“Procuro mostrar a autenticidade do cristianismo”

Arturo Gil é médico oncologista e trabalha com saúde pública, atendendo doentes carentes num bairro da periferia de Buenos Aires. Conheceu São Josemaria e com ele aprendeu a “ver o sangue de Cristo” naqueles que sofrem.

A sua vida não foi fácil. Conheceu a doença desde menino. Exerceu a sua profissão gratuitamente entre os mais necessitados da sociedade. Estudou e trabalhou com prestigiosos médicos espanhóis: “Eduardo Ortiz de Landázuri que está em processo de canonização, Jesús Prieto, que me ajudou a pensar cientificamente, e Antonio Brugarolas, que foi para mim como um segundo pai. Aprendi com ele muitos dos segredos da oncologia e a ter espírito de luta, a capacidade de não cruzar os braços, de ser otimista. Na Argentina, aprendi muito com o Dr. Roberto Estévez”.

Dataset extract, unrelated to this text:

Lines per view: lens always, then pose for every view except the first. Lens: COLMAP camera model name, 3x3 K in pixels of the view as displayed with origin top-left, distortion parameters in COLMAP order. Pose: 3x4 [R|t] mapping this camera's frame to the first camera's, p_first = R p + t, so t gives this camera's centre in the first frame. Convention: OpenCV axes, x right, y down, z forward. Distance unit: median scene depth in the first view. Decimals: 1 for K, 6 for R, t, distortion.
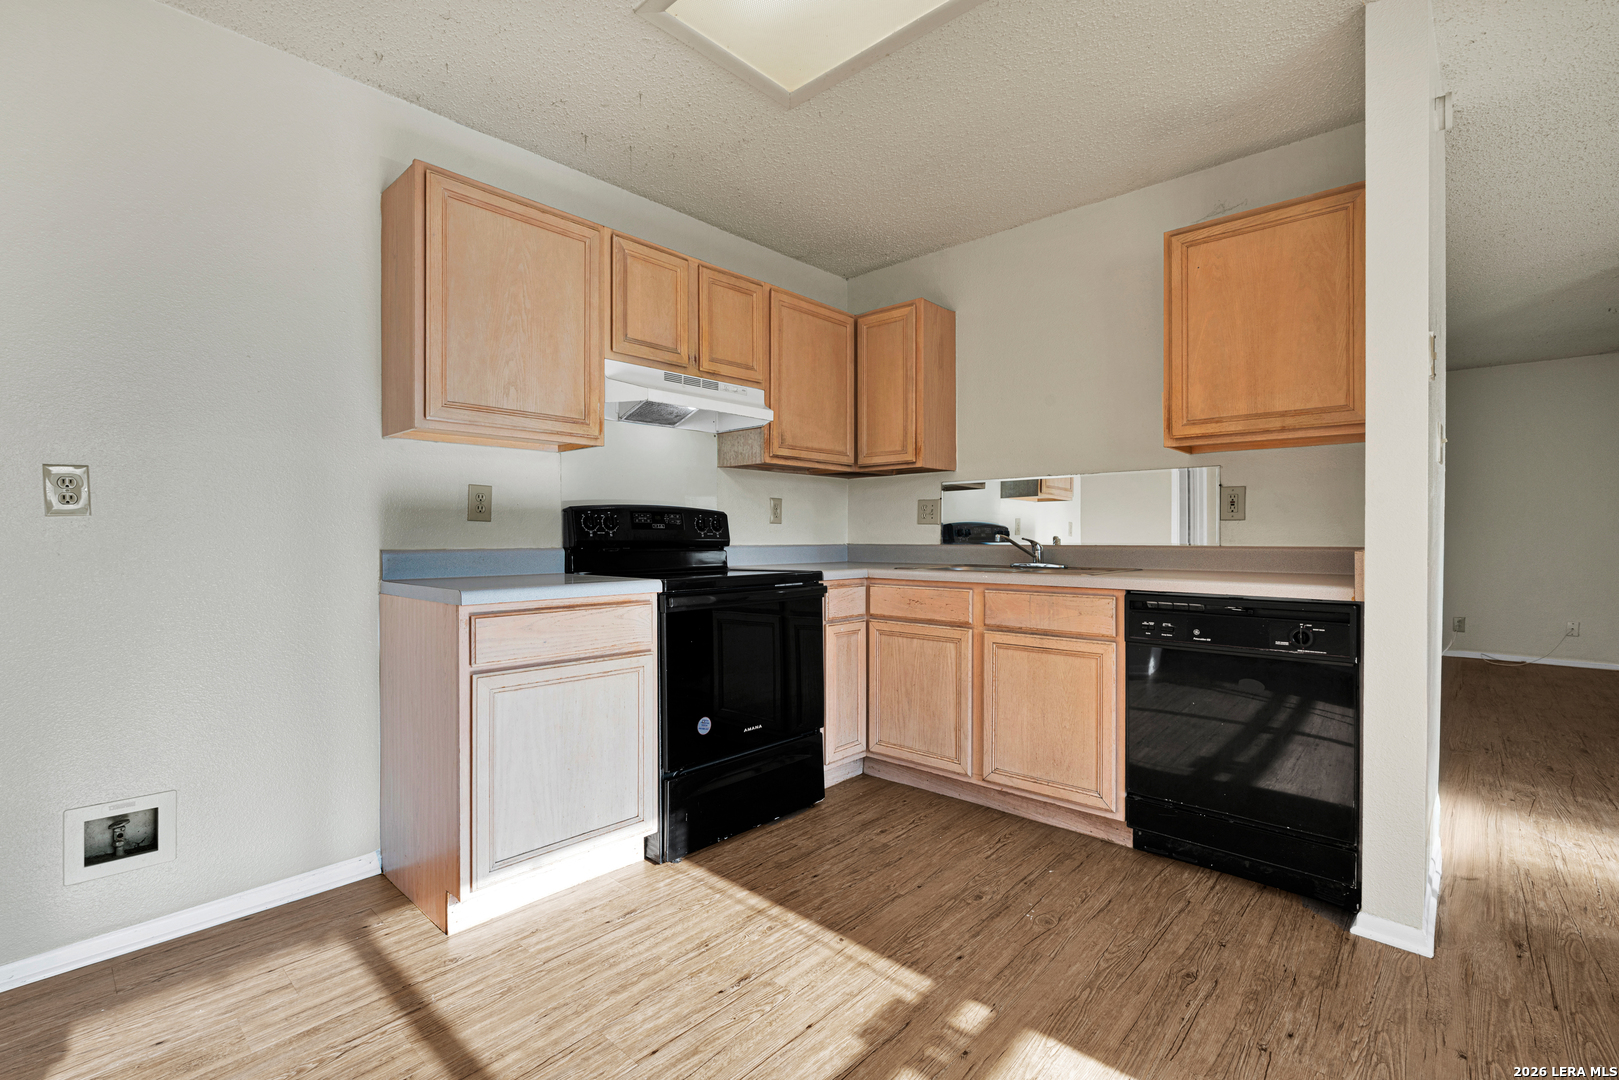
lens RADIAL K [[723.0, 0, 815.5], [0, 723.0, 540.6], [0, 0, 1]] dist [-0.001700, 0.000037]
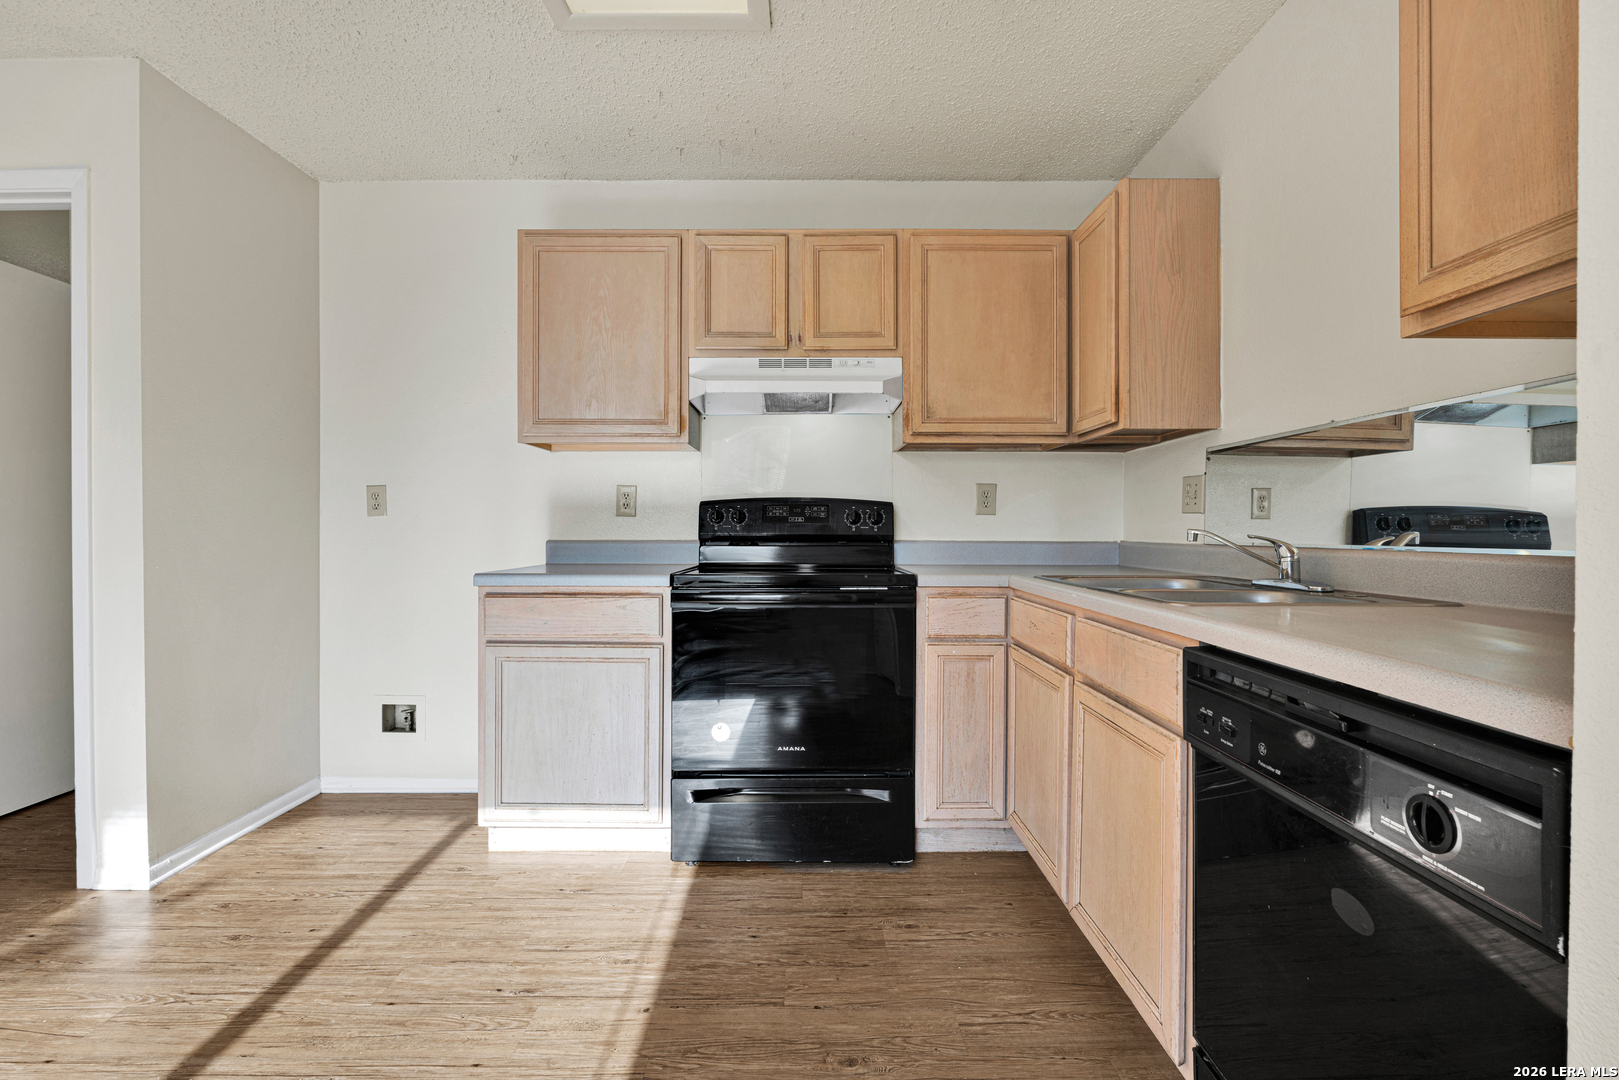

A sua vocação à oncologia surgiu desde cedo. Sua tia morreu de câncer e ele também conheceu um pouco a doença. “Eu já conhecia o Opus Dei e refleti muito. Havia um ponto do livro Caminho que falava de oração: Orar é falar com Deus ... d’Ele, de ti ... preocupações diárias... alguns dias antes da minha operação (um tumor benigno) falei muito com Deus a esse respeito e decidi ser oncologista. Tinha quatorze anos”.

Você fez a sua especialização na Espanha. Suponho que deixar a Europa tenha sido uma decisão difícil. Porque decidiu voltar à Argentina?

Uma noite estava de plantão e os residentes começaram a falar de um conjunto musical do qual eu não fazia nem idéia: U2. Aí me dei conta que estava me tornando velho e que tinha que fazer alguma coisa a respeito. Apresentei minha tese de Doutorado para voltar a Buenos Aires. No princípio, foi muito difícil e passei vários meses sem conseguir trabalho. Tinha um currículo muito bom, mas a situação do país era difícil. Através de uns amigos consegui trabalhar no instituto do doutor Roberto Estévez. Depois de um ano, devido a preocupação que o doutor Estévez tinha de colaborar com o hospital público, apareceu-me a oportunidade de dedicar algumas horas ao Hospital Piñero. Durante três anos, trabalhei de graça, doze horas por semana, até que me nomearam medico plantonista na área de Oncologia.

Quais serviços são prestados nesse hospital público?

Atendemos mais de quarenta pacientes por dia, a metade recebe tratamento de quimioterapia e o resto vem fazer check-up. Cinquenta por cento dos pacientes são de localidades vizinhas a Buenos Aires, aposentados em programas de assistência médica estatal. Os outros 50% são pacientes abaixo da linha de pobreza, sem plano de saúde. É um hospital que tem capacidade para atender um serviço muito grande.

Qual é a maior necessidade do Hospital na sua área?

Uma educação elementar em saúde. Ainda que se tenha avançado muito, ainda hoje se vê gente que chega muito tarde para a consulta ou que chega devido a enfermidades derivadas de uma vida com muito pouca formação. Pessoas alcoólatras, viciadas em drogas, marginais que, com um pouco de educação, poderiam melhorar muito. Desde os anos 80, nos bairros mais carentes, ocorreu uma grande proliferação de seitas. Muitas delas promovem condutas que são contrárias à vida, como, por exemplo, sacrifícios de animais para a cura de algum mal ou coisas do gênero. Graças a Deus, isso agora é menos comum.

Vi como você atende aos pacientes e como os anima a rezar. Eles reagem bem a isso?

Sem dúvida, do mesmo modo que, quando conheci o Opus Dei, me chamou a atenção a autenticidade dos seus fiéis, assim também procuro mostrar a todos – pacientes, colegas, médicos visitantes, pessoal técnico – a autenticidade do cristianismo. Essa é a idéia que São Josemaría repetia: não se pode ser cristão na Igreja e, fora dela, levar uma vida diferente. Diante de uma situação tão grave como é um câncer, eu os convido a rezar, respeitando as suas crenças. E as pessoas reagem bem. O importante é mostrar autenticidade em todos os aspectos.

Considera que a sua vocação ao Opus Dei, lhe ajuda nessa tarefa específica no Hospital?

Cem por cento. O Opus Dei deu-me uma visão transcendente da vida cotidiana. “Uma hora de estudo é uma hora de oração”, dizia São Josemaria. Ele sempre nos animava a “ver o sangue de Cristo ferver” em cada pessoa – frase gráfica para que tomássemos consciência de que Cristo vive em cada um – não apenas no enfermo, mas também nos familiares do enfermo, no companheiro de trabalho, na enfermeira, no médico visitante. O grande desafio é o apostolado, para que todos descubram essa maneira tão bela de viver.